The main importance of our negotiations on the test cessation agreement comes, I believe, not from this agreement itself, important as it is, but from further agreements which must follow. It has been recognized widely in the United States, and also in the Soviet Union, that the continued arms race makes no sense. The two countries are fully capable of destroying each other, in fact, of destroying each other several times over. This is an absurdity. Modern war simply does not make sense as an instrument of national policy. I believe that we should try to arrive at a situation of carefully controlled limitation of armaments. It is a difficult thing to achieve, and it will be a long road before we do.
However, if we want to stop the armaments race, then we have to make a start somewhere. It has to be made in a way consistent with United States policy, meaning that every limitation of armaments must be carefully controlled. We have to make a start in an area where it does not cost us too much, where we can back off again if the first treaty doesn’t work.

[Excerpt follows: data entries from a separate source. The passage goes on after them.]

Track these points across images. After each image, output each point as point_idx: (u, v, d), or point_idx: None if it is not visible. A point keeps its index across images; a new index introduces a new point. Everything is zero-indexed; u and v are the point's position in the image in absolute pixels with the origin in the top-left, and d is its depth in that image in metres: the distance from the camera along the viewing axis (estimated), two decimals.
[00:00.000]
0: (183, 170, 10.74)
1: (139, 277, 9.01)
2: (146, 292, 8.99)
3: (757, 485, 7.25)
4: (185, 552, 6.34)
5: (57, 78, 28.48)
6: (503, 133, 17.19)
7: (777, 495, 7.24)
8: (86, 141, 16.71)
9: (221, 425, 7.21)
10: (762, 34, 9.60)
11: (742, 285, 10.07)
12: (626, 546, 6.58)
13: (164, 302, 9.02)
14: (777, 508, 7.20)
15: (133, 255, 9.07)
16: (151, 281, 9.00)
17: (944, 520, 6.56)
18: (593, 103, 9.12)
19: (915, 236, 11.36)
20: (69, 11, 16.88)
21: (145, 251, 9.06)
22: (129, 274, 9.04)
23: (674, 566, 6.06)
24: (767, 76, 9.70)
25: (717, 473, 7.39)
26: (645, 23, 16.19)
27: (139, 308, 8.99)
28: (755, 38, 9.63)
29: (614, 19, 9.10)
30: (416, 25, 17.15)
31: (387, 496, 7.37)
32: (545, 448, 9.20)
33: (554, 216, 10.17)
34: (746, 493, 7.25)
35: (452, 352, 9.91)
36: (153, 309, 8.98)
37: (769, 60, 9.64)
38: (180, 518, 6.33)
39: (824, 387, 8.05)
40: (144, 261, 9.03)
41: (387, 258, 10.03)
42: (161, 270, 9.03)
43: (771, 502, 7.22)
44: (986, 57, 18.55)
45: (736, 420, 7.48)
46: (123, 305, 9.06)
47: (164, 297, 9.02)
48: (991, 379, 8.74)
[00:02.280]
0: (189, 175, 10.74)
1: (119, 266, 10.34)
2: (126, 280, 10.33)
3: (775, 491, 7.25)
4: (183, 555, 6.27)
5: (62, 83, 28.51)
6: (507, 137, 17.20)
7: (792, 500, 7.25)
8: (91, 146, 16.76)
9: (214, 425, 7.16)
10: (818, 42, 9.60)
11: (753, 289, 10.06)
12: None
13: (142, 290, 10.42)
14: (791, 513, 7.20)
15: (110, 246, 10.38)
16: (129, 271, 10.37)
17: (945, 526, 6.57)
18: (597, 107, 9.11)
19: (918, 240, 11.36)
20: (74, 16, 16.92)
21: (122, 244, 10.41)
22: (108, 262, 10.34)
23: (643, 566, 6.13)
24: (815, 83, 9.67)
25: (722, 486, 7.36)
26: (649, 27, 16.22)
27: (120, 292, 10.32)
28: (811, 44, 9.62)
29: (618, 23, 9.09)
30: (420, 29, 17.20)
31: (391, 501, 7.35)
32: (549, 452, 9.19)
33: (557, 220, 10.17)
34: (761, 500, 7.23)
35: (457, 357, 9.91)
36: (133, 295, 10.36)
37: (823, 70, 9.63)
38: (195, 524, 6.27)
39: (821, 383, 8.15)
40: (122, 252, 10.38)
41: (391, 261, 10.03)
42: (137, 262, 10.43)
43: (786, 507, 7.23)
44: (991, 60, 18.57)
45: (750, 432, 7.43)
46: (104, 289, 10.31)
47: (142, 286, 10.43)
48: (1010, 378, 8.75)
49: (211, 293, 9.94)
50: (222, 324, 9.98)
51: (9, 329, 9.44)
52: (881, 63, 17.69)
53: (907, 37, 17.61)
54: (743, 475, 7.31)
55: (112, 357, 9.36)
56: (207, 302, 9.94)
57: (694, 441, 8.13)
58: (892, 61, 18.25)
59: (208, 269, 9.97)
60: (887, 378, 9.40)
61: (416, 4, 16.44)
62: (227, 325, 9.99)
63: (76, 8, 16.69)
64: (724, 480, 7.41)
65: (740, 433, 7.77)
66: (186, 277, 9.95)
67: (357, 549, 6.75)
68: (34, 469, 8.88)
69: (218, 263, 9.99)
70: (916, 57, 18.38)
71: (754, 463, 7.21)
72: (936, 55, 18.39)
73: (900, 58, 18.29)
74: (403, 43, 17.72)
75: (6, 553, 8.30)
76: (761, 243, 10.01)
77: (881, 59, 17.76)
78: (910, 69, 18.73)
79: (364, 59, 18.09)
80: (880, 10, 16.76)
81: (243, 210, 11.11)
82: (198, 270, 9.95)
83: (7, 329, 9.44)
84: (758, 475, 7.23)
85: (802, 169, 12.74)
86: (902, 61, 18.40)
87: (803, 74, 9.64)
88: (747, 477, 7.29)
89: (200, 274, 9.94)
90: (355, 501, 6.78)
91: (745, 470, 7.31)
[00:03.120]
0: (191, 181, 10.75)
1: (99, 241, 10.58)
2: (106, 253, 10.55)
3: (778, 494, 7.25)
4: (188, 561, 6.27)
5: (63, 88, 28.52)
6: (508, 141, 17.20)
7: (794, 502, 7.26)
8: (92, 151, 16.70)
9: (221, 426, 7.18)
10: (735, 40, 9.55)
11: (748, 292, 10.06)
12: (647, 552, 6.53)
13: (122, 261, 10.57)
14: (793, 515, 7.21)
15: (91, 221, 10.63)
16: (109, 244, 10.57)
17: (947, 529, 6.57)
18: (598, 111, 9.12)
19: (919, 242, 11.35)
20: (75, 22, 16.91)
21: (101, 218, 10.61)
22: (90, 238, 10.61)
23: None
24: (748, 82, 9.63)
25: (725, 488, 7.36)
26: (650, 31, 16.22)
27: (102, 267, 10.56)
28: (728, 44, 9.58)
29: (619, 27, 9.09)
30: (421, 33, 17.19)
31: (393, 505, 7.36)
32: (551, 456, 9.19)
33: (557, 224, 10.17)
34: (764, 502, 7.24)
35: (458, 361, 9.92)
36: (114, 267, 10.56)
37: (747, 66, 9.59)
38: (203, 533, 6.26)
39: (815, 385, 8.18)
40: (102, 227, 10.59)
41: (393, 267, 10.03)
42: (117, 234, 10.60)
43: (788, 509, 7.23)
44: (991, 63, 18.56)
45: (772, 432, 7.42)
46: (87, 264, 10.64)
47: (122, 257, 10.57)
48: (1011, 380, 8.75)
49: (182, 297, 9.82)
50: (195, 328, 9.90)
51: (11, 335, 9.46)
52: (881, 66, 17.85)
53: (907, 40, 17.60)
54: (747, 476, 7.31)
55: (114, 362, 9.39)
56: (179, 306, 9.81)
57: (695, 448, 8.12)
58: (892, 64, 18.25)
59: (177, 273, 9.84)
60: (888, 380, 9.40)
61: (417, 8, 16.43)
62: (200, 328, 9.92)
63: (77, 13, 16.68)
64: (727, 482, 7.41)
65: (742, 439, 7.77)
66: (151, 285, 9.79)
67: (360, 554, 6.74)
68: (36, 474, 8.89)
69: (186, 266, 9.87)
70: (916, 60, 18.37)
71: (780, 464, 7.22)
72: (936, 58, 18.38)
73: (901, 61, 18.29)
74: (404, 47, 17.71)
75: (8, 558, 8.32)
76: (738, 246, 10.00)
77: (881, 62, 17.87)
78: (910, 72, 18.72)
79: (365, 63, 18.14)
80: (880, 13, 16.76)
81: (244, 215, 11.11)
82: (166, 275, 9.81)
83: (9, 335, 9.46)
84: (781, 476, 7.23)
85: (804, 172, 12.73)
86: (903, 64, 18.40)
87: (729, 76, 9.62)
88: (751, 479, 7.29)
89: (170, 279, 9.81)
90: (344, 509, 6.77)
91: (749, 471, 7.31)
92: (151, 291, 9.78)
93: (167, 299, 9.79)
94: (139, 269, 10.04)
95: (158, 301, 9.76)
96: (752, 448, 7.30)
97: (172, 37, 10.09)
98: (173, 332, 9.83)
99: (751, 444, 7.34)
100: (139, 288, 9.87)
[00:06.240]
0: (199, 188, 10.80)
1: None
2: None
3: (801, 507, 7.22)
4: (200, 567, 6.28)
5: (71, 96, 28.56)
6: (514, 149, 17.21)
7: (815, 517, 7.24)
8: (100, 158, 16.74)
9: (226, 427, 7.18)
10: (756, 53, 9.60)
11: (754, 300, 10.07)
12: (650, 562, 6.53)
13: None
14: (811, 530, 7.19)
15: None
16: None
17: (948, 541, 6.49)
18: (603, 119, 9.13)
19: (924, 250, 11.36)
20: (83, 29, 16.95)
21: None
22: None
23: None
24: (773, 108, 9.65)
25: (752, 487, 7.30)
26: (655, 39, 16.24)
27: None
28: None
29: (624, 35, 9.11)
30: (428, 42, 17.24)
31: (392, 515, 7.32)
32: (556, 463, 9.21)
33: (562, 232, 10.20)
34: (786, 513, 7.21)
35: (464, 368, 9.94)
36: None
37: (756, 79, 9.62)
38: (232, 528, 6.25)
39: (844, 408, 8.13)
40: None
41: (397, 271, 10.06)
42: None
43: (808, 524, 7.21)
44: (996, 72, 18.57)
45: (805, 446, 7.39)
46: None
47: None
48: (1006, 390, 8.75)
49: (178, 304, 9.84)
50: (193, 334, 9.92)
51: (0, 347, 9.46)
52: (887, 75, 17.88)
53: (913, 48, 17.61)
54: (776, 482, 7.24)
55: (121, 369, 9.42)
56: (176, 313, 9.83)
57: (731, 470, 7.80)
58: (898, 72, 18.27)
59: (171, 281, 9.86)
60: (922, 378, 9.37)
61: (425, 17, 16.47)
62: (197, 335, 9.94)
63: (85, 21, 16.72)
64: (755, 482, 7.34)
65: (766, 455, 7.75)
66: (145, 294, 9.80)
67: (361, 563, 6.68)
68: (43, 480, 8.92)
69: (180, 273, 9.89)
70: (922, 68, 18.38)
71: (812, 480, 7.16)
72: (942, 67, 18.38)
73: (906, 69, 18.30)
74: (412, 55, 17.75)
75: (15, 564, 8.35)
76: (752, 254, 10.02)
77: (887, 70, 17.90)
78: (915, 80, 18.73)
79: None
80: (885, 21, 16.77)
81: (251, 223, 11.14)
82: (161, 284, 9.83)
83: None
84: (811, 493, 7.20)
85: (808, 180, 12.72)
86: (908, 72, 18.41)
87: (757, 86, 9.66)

With the test cessation agreement, this would be possible, because it covers a sufficiently restricted subject.
I have so far discussed this problem entirely in regard to the two powers, the United States and Russia. However, the effect on other powers is at least equally important. It is clear that other powers may also get nuclear weapons soon. In fact, if we wait long enough, they surely will do so.
I do not know how long it will take for China to achieve this capability. I do not think it will be next year, but I will not be surprised if the Chinese develop nuclear weapons before another five years pass. It is to our interest to keep nuclear weapons out of China’s possession. We have every interest in restricting the nuclear club to its present members, essentially three, with France a junior partner. If the three great nuclear powers continue nuclear testing, then there will be no pressure on the other countries to refrain from developing nuclear weapons. If, however, the three great powers give up nuclear testing, and give it up completely, then popular pressure, both from the great powers and from the small powers, will be very strong on the other countries to make them adhere to the treaty which the great powers have signed.
I cannot predict whether China will in fact adhere to a test cessation treaty. I think that both Russia and the United States would desire that China do so. But one thing seems to me certain: If we do not have a treaty on cessation of nuclear tests, then China will surely get nuclear weapons in a fairly short time. For this reason, it is imperative not only to have a treaty but to have it soon.
At this time we can still get something if we agree to stop nuclear testing. But we have a wasting asset here. Before long, I believe, public opinion in the world will force us to stop nuclear testing without our getting anything in exchange. At present we get in exchange recognition by Russia of stations on Russian soil and of the principle of controlled disarmament. We may further get in exchange the restriction of the nuclear club to three members.
Opponents of the test cessation agreement want to have a perfect agreement; they want to have an agreement in which we can be sure to detect each and every violation, no matter how small. I think that by insisting on perfection we shall end up with nothing.